[PATCH RFC PoC 0/2] platform: different approach to early platform drivers

Arnd Bergmann arnd at arndb.de
Fri Apr 27 07:48:00 PDT 2018


On Fri, Apr 27, 2018 at 4:05 PM, Bartosz Golaszewski
<bgolaszewski at baylibre.com> wrote:
> 2018-04-27 14:40 GMT+02:00 Arnd Bergmann <arnd at arndb.de>:

>> For timer-ti-dm, it seems like a leftover from old times that can
>> be removed. The other four are shared between arch/sh and
>> arch/arm/mach-shmobile and already have some #ifdef
>> to handle those two cases.
>>
>
> I'm also seeing that we also call early_platform_cleanup() from
> platform_bus_init(). Any ideas for this one?

My first idea would be to call it immediately after registering all
devices and drivers.

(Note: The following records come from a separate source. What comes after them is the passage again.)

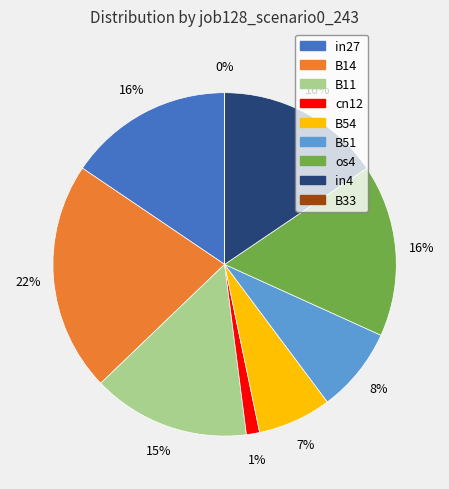

Is os4 the majority of the pie?

No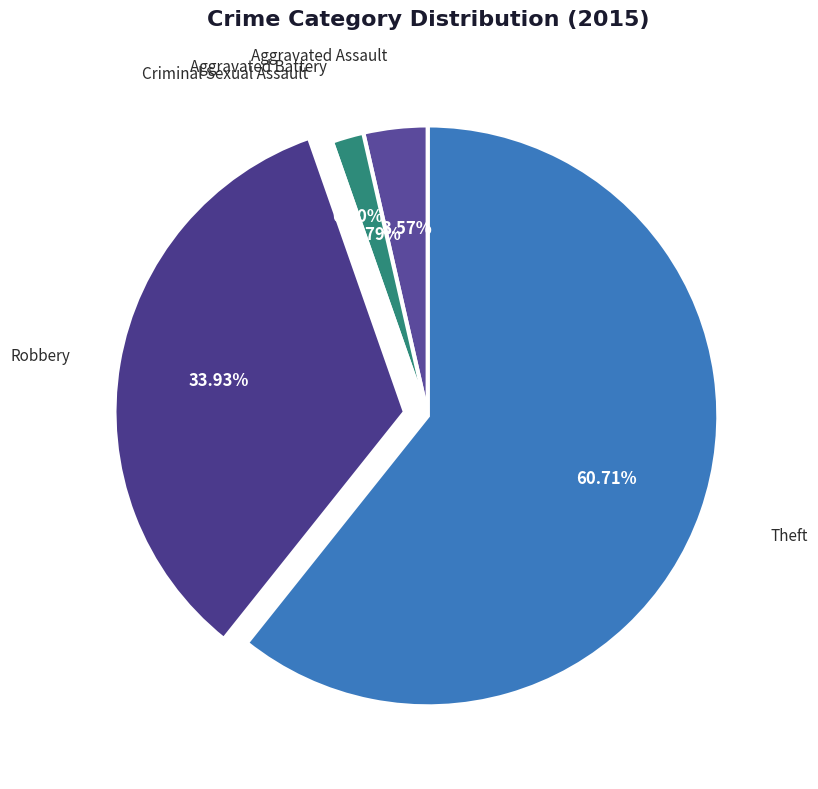

Which slice represents more than half of the pie?

Theft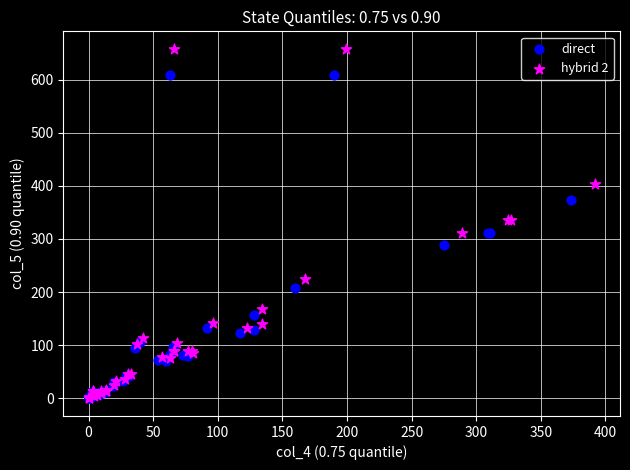

Which series has the largest Y range (max minus min)?

hybrid 2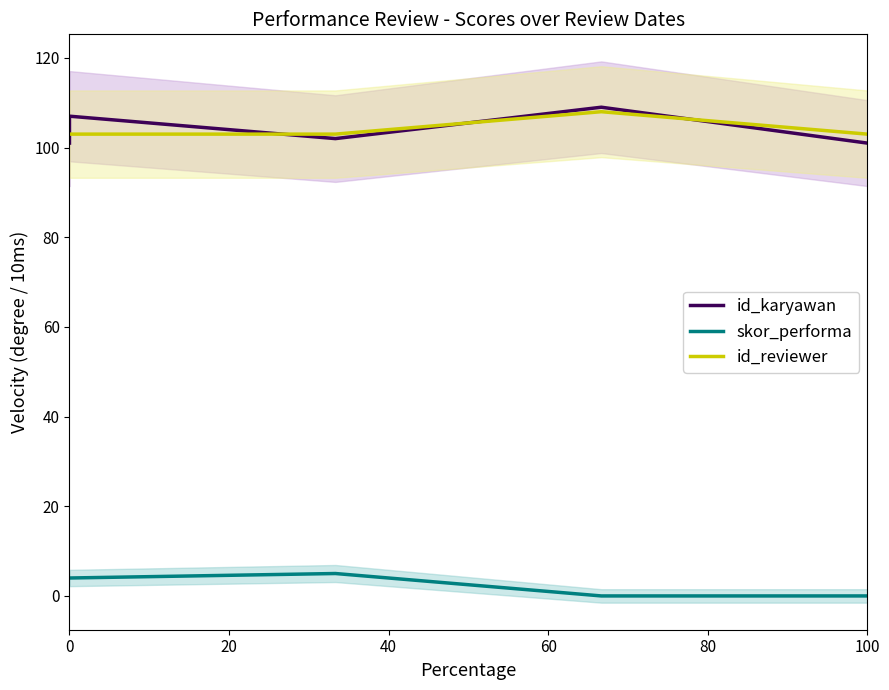

How many interior local peaks does the id_reviewer series have?

1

It looks like it's only needed to make all
devm_ allocations persistent by removing them from the list,
so we have to call early_platform_cleanup() before getting
to the real platform code, but it could be done much earlier
if we want to, at least after both setup_arch() and sh_late_time_init()
are complete.

>> I'd rather keep those separate and would prefer not to have
>> that many different ways of getting there instead. DT and
>> board files can already share most of the code through the
>> use of platform_device, especially when you start using
>> device properties instead of platform_data, and the other
>> two are rare corner cases and ideally left that way.
>>
>> The early boot code is always special and instead of making
>> it easier to use, we should focus on using it as little as
>> possible: every line of code that we call before even
>> initializing timers and consoles means it gets harder to
>> debug when something goes wrong.
>>
>
> I'm afraid I don't quite understand your reasoning. I fully agree that
> devices that need to be initialized that early are a rare corner case.
> We should limit any such uses to the absolute minimum. But when we do
> need to go this way, we should do it right. Having a unified mechanism
> for early devices will allow maintainers to enforce good practices
> (using resources for register mapping, devres, reusing driver code for
> reading/writing to registers). Having initialization code in machine
> code will make everybody use different APIs and duplicate solutions. I
> normally assume that code consolidation is always good.
>
> If we add a way for DT-based platform devices to be probed early - it
> would be based on platform device/driver structures anyway. Why would
> we even want to not convert the board code into a simple call to
> early_platform_device_register() if we'll already offer this API for
> device tree?

I think we first need to define what we really want to achieve here.
It sounds like you still want to recreate a lot of what early_platform
devices do, but it seems more important to me to add the missing
functionality to the OF_DECLARE infrastructure. The most
important pieces that seem to be missing are solved by finding
a way to provide a platform_device pointer with the following
properties:

- allow being passed into dev_print()
- allow using the pointer as a token for devres unwinding
- access to device_private data that remains persistent
  until real a platform_driver gets loaded

That can probably be done as an extension to the current
infrastructure.

However, I'd be very cautious about the resource portion:
filling the platform resources (registers, irqs, ...) the way
we do for regular devices is much harder and can introduce
additional (or circular) dependencies on other devices.
OTOH, not using those resources means you have a hard
time passing information from board files.